- [Goal]:
Can you copy out the data below word for word, from the line with "elevation (m): 950" up to and including the line with "locality: Canadian Sub-Arctic, James"?
▼
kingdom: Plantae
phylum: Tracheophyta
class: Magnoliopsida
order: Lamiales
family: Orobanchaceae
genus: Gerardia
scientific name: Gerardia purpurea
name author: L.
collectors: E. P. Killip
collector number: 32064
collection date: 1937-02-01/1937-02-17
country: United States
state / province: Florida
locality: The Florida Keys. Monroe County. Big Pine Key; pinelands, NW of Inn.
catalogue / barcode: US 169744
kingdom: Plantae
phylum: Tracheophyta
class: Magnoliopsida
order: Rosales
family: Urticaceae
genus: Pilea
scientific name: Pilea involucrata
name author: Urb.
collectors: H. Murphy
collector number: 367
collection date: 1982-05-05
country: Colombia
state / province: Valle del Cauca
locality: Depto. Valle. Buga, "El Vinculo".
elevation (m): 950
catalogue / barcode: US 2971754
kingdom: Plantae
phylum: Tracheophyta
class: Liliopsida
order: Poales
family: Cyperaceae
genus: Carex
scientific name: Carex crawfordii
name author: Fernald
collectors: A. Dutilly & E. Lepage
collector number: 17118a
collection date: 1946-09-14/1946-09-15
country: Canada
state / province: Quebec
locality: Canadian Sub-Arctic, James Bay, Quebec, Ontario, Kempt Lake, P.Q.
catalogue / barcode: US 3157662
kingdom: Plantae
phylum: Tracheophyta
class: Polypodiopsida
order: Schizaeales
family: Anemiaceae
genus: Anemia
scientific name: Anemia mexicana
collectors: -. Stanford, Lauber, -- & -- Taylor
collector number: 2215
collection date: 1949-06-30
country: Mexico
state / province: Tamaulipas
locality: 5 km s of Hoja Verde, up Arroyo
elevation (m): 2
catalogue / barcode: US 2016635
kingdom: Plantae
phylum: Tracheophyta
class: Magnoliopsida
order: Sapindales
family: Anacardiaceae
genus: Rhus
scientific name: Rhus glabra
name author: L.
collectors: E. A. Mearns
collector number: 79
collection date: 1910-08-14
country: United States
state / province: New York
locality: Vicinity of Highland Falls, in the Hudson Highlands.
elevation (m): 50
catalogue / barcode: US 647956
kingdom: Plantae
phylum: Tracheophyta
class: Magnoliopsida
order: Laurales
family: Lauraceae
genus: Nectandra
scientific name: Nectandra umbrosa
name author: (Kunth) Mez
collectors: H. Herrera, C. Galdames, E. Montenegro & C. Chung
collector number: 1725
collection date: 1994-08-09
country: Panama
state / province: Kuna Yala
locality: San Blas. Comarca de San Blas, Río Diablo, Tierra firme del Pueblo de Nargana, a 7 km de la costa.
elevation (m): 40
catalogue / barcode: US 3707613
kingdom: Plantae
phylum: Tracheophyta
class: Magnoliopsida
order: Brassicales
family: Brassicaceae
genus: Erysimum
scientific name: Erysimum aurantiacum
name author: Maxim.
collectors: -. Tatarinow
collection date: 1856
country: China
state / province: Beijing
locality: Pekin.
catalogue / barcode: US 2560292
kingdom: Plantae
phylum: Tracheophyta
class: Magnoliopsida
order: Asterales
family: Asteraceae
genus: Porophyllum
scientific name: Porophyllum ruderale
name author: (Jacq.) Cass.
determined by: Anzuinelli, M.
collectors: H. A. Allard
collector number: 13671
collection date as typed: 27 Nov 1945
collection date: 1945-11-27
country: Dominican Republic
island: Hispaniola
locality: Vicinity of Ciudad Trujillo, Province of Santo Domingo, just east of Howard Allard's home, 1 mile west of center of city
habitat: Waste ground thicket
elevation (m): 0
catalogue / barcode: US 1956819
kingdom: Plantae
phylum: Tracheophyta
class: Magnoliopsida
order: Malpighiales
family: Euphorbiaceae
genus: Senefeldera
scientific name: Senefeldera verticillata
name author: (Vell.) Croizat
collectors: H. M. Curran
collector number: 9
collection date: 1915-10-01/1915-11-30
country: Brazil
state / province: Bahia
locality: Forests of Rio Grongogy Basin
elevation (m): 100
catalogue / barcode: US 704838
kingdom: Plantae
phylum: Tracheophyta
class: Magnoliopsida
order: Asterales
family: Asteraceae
▲
- [Reply]:
elevation (m): 950
catalogue / barcode: US 2971754
kingdom: Plantae
phylum: Tracheophyta
class: Liliopsida
order: Poales
family: Cyperaceae
genus: Carex
scientific name: Carex crawfordii
name author: Fernald
collectors: A. Dutilly & E. Lepage
collector number: 17118a
collection date: 1946-09-14/1946-09-15
country: Canada
state / province: Quebec
locality: Canadian Sub-Arctic, James Bay, Quebec, Ontario, Kempt Lake, P.Q.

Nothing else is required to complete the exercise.